Berita Sumbar terbaru dan terkini hari ini: Perusakan Karang di Mentawai, Walhi Sumbar Ingin Polisi Gunakan Pasal Pidana.
Langgam.id - Wahana Lingkungan Hidup Indonesia (Walhi) Sumbar mengapresiasi langkah progresif kepolisian dalam mengusut dugaan tindak pidana perusakan terumbu karang di Pantai Polimo, Desa Silabu, Kecamatan Pagai Utara, Kabupaten Kepulauan Mentawai.
Direktur Walhi Sumbar Wengki Purwanto mengatakan, langkah polisi itu akan menjadi preseden baik upaya penegakan hukum terkait kerusakan lingkungan yang dilakukan tanpa padang bulu.
Menurut Wengki, pengusutan dugaan tindak pidana kejahatan terhadap lingkungan di Desa Silabu bisa dijadikan titik awal penegakan hukum sektor lingkungan di Sumbar.
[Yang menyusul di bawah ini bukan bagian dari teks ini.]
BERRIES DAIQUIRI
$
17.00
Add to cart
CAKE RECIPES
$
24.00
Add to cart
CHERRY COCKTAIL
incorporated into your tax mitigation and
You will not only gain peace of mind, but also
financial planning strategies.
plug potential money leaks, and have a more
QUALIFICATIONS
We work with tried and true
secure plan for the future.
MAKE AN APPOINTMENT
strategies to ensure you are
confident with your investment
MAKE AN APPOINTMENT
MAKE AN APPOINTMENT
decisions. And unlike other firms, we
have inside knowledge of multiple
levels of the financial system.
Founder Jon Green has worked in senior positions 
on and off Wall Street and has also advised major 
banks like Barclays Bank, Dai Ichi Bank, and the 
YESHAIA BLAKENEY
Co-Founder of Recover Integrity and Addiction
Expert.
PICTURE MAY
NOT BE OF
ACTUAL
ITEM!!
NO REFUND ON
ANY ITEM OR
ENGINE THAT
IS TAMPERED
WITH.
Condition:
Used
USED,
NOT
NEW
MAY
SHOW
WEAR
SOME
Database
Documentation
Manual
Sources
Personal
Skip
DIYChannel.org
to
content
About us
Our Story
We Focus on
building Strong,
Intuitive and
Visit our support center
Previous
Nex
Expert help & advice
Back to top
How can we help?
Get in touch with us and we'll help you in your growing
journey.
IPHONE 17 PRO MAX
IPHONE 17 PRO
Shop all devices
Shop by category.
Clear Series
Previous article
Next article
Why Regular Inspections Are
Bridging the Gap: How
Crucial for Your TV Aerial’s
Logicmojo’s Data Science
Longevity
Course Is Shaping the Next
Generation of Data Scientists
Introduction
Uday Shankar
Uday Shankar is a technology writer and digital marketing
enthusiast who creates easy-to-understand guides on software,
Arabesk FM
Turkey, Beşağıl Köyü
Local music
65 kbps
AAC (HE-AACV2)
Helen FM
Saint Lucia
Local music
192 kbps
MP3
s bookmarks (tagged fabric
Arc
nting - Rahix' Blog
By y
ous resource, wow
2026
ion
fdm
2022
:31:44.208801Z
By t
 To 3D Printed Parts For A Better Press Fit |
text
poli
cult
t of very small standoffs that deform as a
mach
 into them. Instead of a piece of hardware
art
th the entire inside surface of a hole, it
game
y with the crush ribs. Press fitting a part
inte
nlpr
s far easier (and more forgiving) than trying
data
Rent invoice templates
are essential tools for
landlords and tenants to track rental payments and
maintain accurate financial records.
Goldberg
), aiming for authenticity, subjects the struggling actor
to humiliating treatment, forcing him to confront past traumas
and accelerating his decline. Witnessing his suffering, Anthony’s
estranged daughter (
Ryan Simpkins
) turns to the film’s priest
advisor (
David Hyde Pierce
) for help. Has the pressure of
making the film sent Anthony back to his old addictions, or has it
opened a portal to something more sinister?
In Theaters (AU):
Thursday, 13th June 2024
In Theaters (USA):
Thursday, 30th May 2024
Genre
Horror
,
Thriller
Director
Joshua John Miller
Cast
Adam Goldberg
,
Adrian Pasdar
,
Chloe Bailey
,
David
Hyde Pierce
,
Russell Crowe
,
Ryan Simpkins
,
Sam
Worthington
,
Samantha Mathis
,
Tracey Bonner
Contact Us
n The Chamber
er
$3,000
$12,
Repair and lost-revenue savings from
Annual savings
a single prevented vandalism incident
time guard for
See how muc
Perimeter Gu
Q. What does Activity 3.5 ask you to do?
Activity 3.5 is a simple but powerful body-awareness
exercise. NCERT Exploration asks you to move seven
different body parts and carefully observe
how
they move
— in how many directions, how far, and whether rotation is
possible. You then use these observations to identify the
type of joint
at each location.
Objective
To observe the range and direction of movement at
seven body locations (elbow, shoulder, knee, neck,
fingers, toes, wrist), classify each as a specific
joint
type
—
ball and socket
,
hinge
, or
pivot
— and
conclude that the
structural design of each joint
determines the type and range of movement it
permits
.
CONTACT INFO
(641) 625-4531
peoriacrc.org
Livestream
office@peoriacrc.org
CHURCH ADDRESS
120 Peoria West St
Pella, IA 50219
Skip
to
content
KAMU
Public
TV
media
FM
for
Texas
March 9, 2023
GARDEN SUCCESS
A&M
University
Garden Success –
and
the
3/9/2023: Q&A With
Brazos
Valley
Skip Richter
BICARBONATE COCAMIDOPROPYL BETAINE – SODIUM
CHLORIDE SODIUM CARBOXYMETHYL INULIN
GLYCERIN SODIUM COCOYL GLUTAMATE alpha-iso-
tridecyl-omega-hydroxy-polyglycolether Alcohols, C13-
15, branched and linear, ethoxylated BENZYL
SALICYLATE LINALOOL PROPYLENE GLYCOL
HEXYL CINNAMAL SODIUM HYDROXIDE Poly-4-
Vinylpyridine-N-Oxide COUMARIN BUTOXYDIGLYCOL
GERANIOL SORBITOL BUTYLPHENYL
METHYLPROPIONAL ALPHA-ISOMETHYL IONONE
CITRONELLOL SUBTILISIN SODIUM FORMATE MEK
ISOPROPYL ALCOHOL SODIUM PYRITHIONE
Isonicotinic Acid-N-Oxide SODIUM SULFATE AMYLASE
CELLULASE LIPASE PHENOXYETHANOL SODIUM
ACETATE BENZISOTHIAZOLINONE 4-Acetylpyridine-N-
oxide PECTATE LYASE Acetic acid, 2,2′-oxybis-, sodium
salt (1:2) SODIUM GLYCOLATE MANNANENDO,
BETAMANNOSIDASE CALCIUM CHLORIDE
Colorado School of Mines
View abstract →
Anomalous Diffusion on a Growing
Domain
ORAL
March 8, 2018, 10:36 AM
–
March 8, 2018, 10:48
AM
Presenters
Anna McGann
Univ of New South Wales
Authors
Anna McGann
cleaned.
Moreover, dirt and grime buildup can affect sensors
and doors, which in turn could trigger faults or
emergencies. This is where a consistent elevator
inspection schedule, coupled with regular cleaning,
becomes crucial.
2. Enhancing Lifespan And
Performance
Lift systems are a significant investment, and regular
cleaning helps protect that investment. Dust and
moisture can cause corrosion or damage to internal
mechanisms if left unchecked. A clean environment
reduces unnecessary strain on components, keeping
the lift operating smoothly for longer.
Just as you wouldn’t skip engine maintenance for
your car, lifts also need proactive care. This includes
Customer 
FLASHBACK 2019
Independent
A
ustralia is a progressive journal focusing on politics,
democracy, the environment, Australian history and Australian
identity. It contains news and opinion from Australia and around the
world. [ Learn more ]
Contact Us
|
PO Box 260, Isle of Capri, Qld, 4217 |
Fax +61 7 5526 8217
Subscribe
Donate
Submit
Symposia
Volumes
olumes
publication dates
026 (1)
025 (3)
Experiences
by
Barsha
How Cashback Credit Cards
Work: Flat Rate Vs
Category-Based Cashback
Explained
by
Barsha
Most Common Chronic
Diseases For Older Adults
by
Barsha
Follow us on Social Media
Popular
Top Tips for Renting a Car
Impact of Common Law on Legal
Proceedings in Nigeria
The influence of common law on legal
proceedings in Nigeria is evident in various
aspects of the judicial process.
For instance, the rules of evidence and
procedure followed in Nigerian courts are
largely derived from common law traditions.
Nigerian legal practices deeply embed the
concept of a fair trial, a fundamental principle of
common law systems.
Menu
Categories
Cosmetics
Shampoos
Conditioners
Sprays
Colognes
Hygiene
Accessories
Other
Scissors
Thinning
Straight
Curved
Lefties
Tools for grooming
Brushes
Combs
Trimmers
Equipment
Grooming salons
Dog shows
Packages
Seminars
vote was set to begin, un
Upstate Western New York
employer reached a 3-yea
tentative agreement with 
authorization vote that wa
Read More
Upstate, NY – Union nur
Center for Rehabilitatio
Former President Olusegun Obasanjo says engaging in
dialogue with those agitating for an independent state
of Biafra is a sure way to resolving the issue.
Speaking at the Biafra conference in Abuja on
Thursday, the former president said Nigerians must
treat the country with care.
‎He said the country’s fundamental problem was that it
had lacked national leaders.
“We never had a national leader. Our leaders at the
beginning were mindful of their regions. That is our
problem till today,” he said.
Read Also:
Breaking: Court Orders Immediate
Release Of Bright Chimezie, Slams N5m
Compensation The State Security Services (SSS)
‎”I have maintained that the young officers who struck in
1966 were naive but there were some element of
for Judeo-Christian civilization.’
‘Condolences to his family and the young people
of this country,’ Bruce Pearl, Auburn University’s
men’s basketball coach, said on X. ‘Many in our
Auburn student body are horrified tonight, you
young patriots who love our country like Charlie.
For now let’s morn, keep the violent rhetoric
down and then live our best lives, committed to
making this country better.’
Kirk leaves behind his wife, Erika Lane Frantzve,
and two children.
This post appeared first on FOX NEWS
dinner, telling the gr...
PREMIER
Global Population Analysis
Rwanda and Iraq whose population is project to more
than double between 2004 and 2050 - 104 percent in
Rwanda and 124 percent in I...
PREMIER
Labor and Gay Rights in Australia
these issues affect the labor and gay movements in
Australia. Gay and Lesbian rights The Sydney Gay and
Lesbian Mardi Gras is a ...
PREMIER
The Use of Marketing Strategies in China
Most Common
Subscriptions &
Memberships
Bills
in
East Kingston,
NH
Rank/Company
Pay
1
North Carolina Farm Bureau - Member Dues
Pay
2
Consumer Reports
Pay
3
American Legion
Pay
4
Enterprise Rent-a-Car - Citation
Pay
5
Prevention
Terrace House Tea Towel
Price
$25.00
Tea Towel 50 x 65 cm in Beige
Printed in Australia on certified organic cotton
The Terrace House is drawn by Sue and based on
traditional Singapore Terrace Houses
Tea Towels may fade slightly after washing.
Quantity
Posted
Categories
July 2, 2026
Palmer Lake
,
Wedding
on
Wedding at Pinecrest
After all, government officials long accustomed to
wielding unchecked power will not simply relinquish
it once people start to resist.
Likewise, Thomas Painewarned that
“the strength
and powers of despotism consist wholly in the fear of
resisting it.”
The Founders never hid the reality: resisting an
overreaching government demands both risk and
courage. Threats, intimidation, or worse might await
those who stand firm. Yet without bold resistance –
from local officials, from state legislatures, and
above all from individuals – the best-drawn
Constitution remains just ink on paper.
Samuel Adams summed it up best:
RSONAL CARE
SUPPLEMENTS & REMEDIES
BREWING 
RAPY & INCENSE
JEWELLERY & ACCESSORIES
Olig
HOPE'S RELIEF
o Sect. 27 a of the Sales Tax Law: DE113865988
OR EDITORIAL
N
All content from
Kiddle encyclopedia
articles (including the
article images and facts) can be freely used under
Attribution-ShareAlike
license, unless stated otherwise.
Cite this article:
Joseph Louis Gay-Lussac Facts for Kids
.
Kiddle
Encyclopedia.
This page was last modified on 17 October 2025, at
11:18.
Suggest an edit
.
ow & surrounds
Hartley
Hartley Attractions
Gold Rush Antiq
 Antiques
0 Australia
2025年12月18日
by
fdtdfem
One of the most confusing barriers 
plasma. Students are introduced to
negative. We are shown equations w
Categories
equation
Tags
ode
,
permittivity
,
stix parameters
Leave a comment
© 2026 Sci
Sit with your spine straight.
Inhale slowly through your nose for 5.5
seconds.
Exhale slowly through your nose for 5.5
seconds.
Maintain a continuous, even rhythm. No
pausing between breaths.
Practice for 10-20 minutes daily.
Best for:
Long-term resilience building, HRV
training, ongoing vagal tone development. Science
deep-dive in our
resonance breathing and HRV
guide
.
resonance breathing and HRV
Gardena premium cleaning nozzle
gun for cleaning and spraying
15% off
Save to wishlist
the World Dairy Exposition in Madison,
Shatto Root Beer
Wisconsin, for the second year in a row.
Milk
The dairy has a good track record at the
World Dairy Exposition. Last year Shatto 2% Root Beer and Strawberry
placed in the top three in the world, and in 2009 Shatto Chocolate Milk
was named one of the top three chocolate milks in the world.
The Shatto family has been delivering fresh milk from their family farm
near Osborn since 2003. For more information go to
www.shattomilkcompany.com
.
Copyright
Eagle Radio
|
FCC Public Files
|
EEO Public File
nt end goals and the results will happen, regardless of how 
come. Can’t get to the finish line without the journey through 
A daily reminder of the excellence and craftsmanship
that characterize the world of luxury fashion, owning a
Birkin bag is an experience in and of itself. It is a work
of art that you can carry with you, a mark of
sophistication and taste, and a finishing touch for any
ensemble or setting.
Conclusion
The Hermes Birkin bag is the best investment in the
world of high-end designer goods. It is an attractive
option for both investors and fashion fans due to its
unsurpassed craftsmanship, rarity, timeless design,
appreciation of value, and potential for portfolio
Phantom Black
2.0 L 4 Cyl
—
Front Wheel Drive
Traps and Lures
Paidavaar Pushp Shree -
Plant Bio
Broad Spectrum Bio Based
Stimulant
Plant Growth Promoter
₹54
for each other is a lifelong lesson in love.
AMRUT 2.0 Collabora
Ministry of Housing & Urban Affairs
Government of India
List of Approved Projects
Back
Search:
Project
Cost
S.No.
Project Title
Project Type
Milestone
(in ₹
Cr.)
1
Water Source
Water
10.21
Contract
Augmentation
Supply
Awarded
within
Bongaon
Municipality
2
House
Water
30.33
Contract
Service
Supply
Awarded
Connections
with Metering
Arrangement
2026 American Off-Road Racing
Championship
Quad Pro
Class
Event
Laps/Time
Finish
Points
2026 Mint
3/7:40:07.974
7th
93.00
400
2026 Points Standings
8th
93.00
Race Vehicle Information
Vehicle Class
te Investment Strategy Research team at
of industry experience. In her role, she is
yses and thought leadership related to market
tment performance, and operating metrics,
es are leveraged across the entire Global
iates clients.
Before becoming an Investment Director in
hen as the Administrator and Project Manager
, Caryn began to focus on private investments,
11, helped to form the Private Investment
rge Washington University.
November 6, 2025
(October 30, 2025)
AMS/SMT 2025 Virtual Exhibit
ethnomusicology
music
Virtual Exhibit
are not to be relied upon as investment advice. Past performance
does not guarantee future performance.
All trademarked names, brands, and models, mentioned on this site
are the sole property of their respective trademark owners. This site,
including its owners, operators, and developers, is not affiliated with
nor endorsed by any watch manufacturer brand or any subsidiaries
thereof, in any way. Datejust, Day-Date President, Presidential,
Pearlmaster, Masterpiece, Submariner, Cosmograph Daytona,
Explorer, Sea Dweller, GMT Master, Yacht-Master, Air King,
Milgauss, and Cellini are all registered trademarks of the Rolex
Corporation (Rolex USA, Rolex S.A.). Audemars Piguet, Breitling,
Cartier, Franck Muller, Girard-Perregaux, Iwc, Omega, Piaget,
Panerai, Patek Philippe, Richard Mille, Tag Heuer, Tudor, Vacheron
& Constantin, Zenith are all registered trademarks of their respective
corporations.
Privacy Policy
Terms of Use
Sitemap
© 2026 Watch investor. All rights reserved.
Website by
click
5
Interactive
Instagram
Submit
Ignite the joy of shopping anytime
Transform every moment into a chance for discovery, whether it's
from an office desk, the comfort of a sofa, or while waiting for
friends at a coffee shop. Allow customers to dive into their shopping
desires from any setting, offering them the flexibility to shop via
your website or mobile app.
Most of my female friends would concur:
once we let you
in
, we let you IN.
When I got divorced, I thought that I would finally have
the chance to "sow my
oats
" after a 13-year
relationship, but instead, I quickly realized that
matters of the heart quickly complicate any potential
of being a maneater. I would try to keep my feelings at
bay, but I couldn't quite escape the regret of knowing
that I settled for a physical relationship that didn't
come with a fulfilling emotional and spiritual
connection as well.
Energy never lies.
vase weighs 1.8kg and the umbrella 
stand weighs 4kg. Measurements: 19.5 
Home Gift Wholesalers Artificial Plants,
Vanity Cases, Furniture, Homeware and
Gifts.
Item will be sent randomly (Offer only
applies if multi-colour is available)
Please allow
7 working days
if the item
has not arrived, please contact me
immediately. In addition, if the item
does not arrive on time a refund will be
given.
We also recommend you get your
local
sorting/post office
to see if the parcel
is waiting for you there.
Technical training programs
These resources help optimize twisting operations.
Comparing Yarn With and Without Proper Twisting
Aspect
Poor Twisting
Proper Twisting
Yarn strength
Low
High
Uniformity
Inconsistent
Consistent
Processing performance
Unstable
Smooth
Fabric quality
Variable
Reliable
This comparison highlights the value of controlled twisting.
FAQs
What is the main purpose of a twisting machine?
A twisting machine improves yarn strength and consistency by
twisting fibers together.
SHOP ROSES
Diharapkan kepolisian bisa menjerat pihak terkait yang telah melakukan peerusakan terhadap terumbu karang.
Saat ini Ditreskrimsus Polda tengah melakukan proses penyelidikan kasus tersebut. Diketahui, salah satu koperasi di sana menggunakan terumbu karang di Pantai Polimo untuk bahan dasar pembangunan logpond (dermaga).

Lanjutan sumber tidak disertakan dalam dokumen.